Fin 2013, le chantier de la bretelle entre l'A 43 et l'A 432 reliant l'autoroute Lyon-Grenoble-Chambéry à la rocade est de Lyon et l'aéroport Saint-Exupéry s'achève. Sous l'enrobé, près de 30 000 tonnes de mâchefers issues principalement de la plateforme de maturation Modus Valoris à Bourgoin-Jallieu (Isère), située à quelques encablures. Un chantier exceptionnel pour Jérôme Dherbecourt, le directeur technique régional Rhône-Alpes-Auvergne d'Eiffage Travaux publics. « Cela représente plus des trois quarts du tonnage de mâchefers utilisés en technique routière en 2012 et en 2013 dans mon secteur ! Pour cela, il a fallu monter le dossier en apportant toutes les garanties possibles pour rassurer le client et la Dreal, notamment en mettant en œuvre le matériau en cœur de remblai avec des dispositions constructives particulières. Pour cette opération, nous avons bénéficié du stock de mâchefers de Bourgoin-Jallieu, qui devait être écoulé, et de l'appui de la préfecture. »
Déficit d'image
Les mâchefers maturés (traités puis aérés au sortir de l'usine d'incinération) ne peuvent être stockés que trois ans. Au-delà, ils sont envoyés en installations de stockage des déchets non dangereux (ISDND). Modus Valoris, qui avait dépassé sa capacité de stockage (290 000 tonnes au lieu de 160 000), avait fait l'objet d'une fermeture administrative en février 2012 et a dû déstocker pendant près de quatorze mois avant de pouvoir à nouveau traiter des mâchefers. « Le préfet est intervenu et nous avons pu écouler, grâce à son concours, 152 000 tonnes la première année, soit trois fois le stock annuel », raconte Guy Moulin, gérant de Modus Valoris et président de l'Association nationale pour l'utilisation des graves de mâchefers (ANGM). « Les tonnages utilisés sont trop faibles par rapport à la production et les matériaux naturels sont abondants en Isère, comme dans toute la région [Rhône-Alpes représente 10 % de la ressource nationale, selon l'Unicem, ndlr]. Ce n'est pas le cas en Île-de-France ou dans le Nord. Ajoutez à cela l'image déplorable des mâchefers et vous comprendrez le blocage. »
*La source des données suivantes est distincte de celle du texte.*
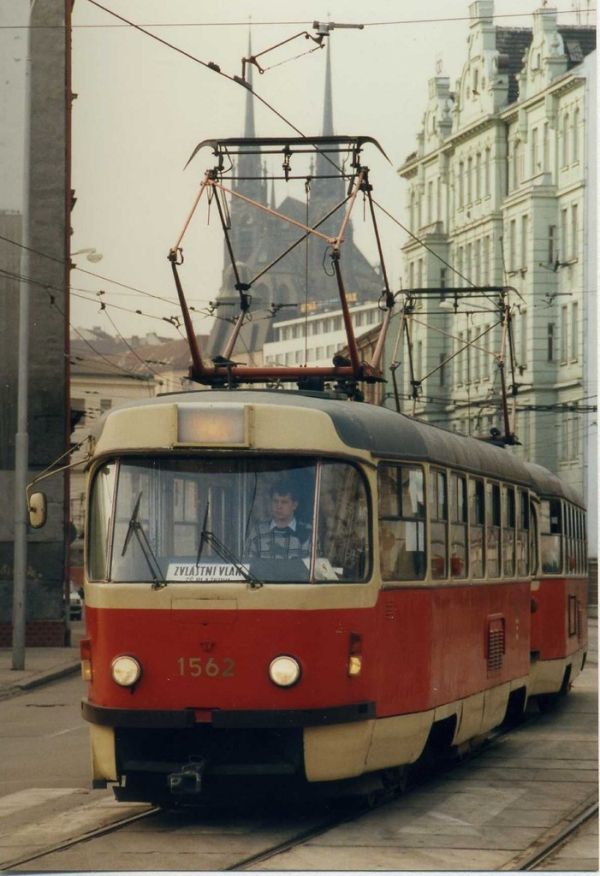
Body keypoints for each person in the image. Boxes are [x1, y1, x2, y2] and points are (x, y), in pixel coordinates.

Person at [246, 481, 311, 560]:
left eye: (284, 502)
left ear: (294, 505)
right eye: (275, 501)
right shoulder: (258, 532)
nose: (279, 506)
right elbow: (248, 566)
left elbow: (316, 569)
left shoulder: (309, 533)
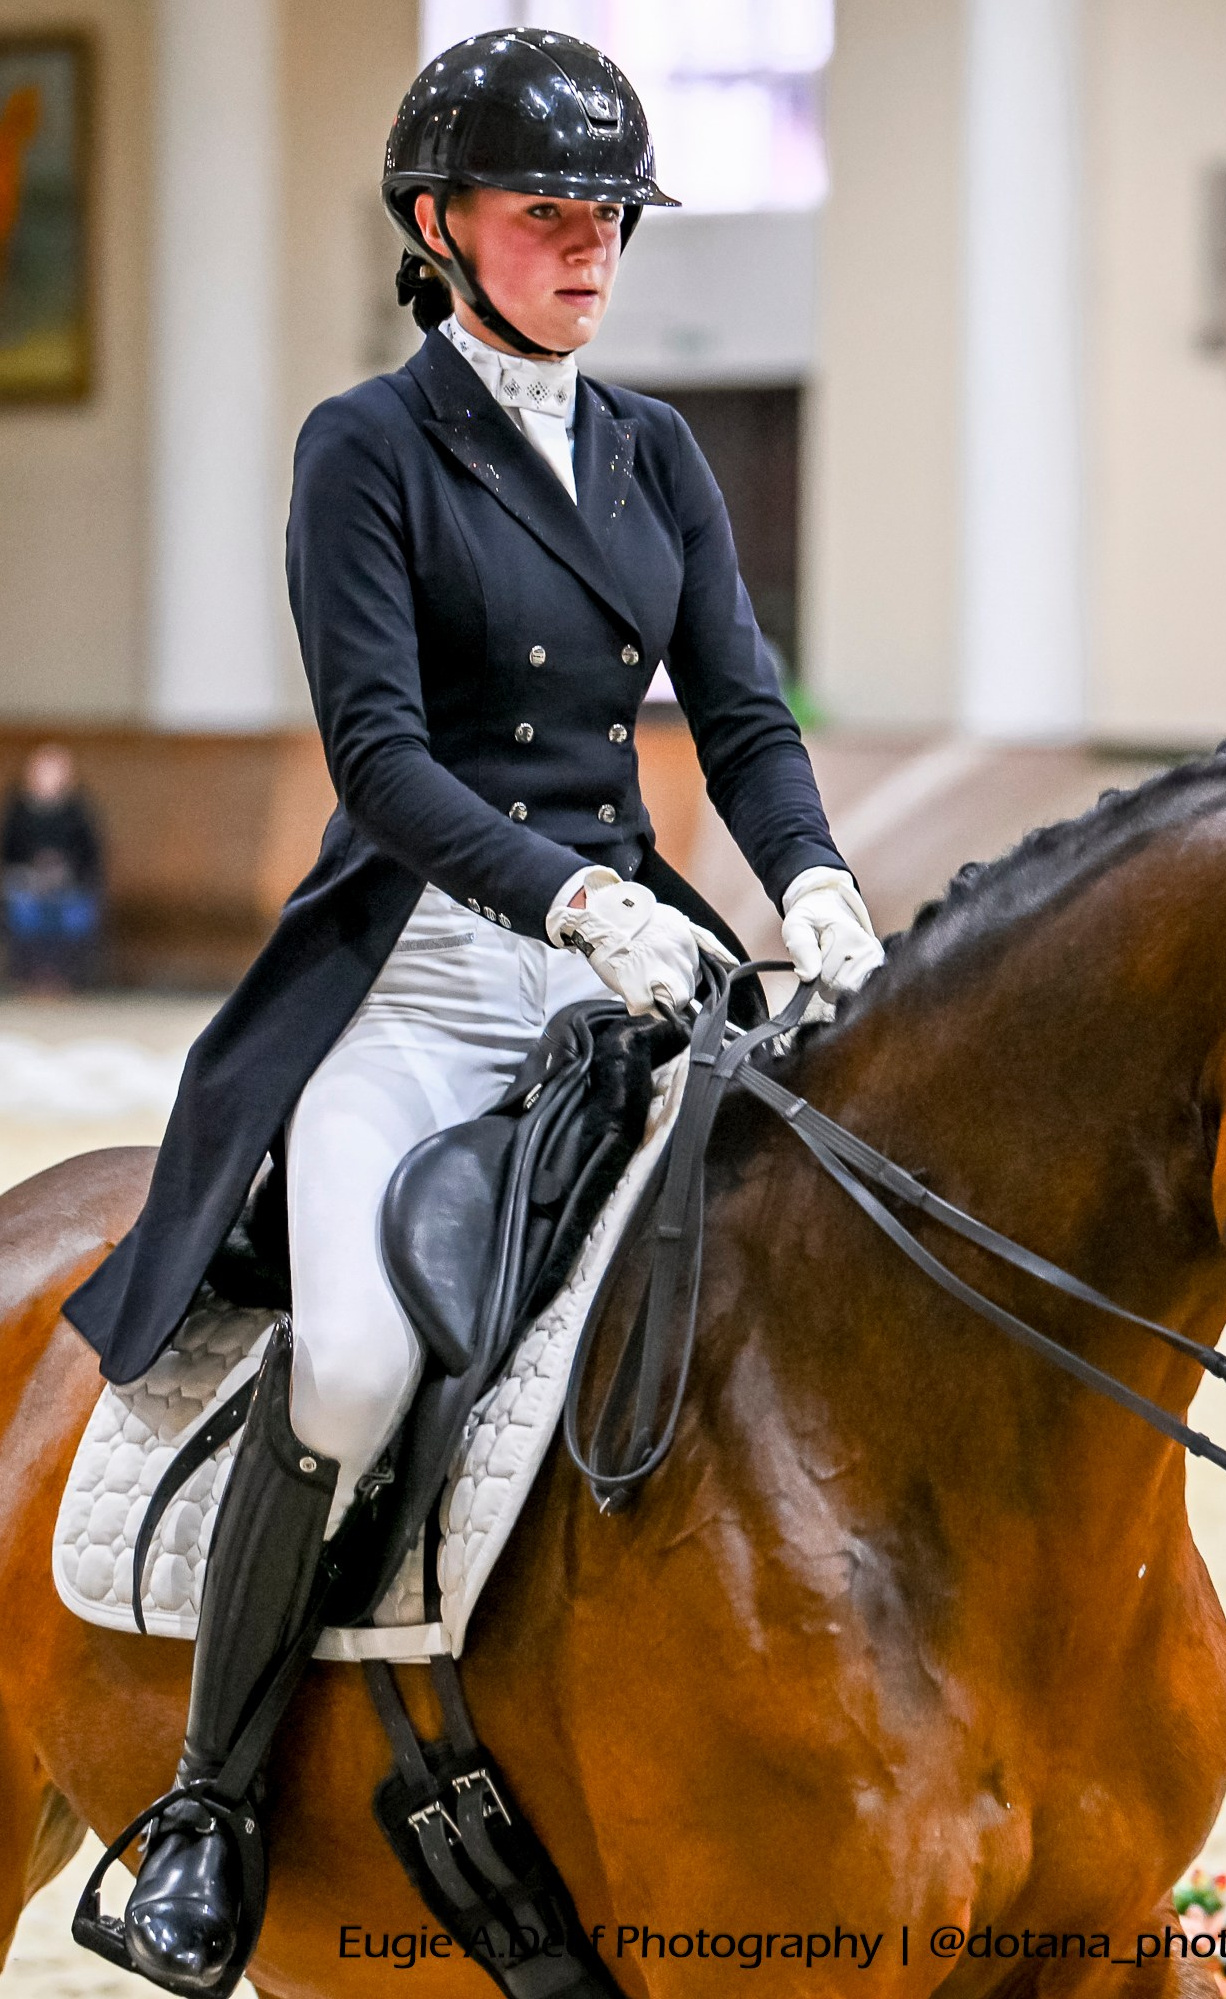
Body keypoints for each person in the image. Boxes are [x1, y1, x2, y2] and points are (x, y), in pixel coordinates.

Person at [59, 30, 884, 1992]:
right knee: (351, 1363)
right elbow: (379, 757)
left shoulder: (657, 453)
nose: (591, 245)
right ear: (441, 230)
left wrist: (821, 886)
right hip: (422, 978)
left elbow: (746, 722)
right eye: (549, 212)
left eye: (610, 212)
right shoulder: (368, 444)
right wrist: (578, 894)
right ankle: (210, 1799)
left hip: (645, 969)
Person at [0, 742, 104, 990]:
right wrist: (31, 870)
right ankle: (31, 979)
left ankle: (62, 981)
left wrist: (63, 870)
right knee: (24, 909)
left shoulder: (77, 810)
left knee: (72, 913)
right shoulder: (18, 810)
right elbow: (8, 851)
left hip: (69, 884)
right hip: (27, 883)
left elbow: (90, 854)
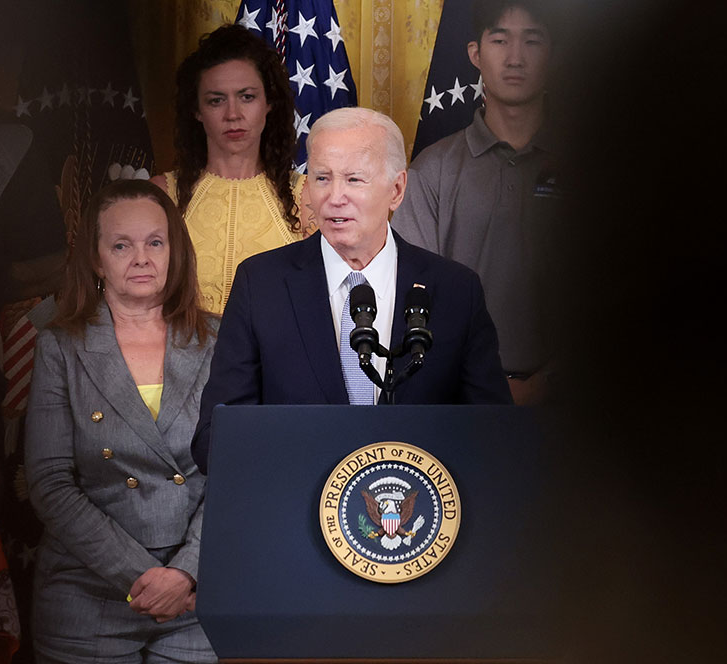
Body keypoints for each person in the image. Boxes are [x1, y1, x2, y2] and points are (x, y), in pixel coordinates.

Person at [192, 107, 512, 473]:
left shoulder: (456, 291)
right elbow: (213, 440)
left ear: (397, 190)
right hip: (295, 517)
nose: (334, 197)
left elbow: (496, 437)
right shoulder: (261, 284)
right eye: (322, 178)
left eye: (354, 180)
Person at [26, 179, 217, 664]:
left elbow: (240, 473)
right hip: (87, 588)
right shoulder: (59, 347)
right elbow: (49, 483)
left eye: (155, 242)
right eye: (121, 245)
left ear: (175, 250)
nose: (141, 258)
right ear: (95, 258)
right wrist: (140, 577)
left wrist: (185, 574)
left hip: (197, 591)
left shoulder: (221, 339)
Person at [394, 0, 562, 404]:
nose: (516, 58)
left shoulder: (594, 168)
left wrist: (549, 383)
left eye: (533, 40)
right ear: (475, 54)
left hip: (574, 410)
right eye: (500, 40)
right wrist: (485, 386)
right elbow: (413, 301)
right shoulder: (432, 172)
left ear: (555, 54)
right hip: (460, 405)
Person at [162, 25, 310, 315]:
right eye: (216, 100)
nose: (233, 115)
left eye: (247, 97)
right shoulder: (163, 196)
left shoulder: (308, 199)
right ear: (196, 110)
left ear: (269, 103)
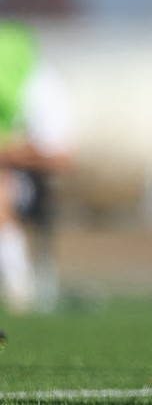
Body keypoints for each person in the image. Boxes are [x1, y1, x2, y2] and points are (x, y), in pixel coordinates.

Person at [0, 20, 73, 316]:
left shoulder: (41, 84)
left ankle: (17, 283)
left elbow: (61, 156)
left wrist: (8, 152)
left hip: (33, 182)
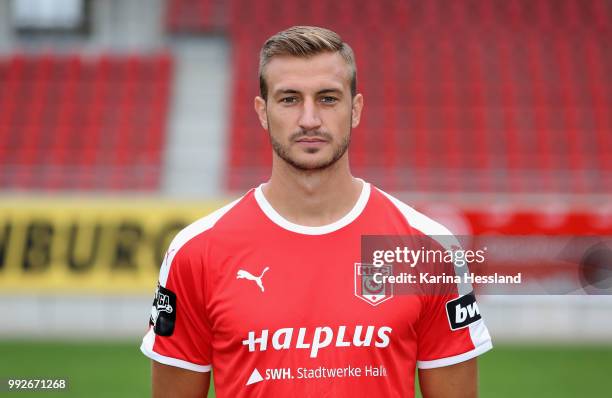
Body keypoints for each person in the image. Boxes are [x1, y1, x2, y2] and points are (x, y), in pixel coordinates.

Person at [141, 25, 492, 397]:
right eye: (289, 99)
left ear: (355, 109)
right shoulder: (197, 253)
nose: (309, 119)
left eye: (327, 98)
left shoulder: (428, 250)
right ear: (262, 112)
Selon Guy Moulin, l'arrêté du 18 novembre 2011, applicable depuis le mois de juillet 2012, n'arrange pas les choses, au moment où les chantiers routiers se raréfient du fait de la crise économique. « La circulaire de mai 1994 ouvrait l'emploi des mâchefers à d'autres techniques que la route, en les listant, tandis que l'arrêté de 2011 ne mentionne que celle-ci. Même si le législateur n'a pas voulu restreindre les choses, dans les faits, “technique routière” est assimilé à utilisation routière. » Une terminologie sur laquelle tout client réticent s'appuiera pour refuser le matériau alors que ce dernier est tout à fait adapté à son chantier, surtout si ce n'est pas une route, mais un parking !
L'ANGM a travaillé sur l'adaptation de l'arrêté pour écouler des stocks conformes à la réglementation, même avec des taux de métaux lourds abaissés. « Nous sommes d'accord sur le fait d'avoir relevé ces seuils, poursuit Guy Moulin, c'est un gage de sérieux pour nos matériaux. Cela renforce leur image et correspond aux progrès que les incinérateurs ont faits depuis vingt ans. Ce qu'il faut, c'est pouvoir écouler ces matériaux inoffensifs et presque insignifiants en termes de volume : 3 % du tonnage des tranchées et remblais. » Pourtant, malgré leur prix avantageux, les graves de mâchefers sont régulièrement refoulées ou oubliées dans les préconisations des appels d'offres.
Classés matériaux prioritaires
Ce constat a poussé la Direction des routes du conseil général de la Savoie à inscrire, dès 2011, les graves de mâchefers comme solution de base dans les appels d'offres. « Sauf contre-indication géologique, dès 200 m3 , ce sont les mâchefers qui ont la priorité. Viennent ensuite les matériaux de récupération, puis les matériaux naturels, explique Jean-Pierre Arnau, directeur adjoint des routes au conseil général. « Nous avions ouvert aux variantes bien avant, mais les réticences étaient importantes dans les services techniques. “Les mâchefers, c'est très bien, mais pas chez moi”, entendait-on ! »
Depuis, 10 000 tonnes de graves de mâchefers ont été employées pour les chantiers du conseil général, soit la moitié de la production des deux principaux incinérateurs du département (Chambéry et Valezan).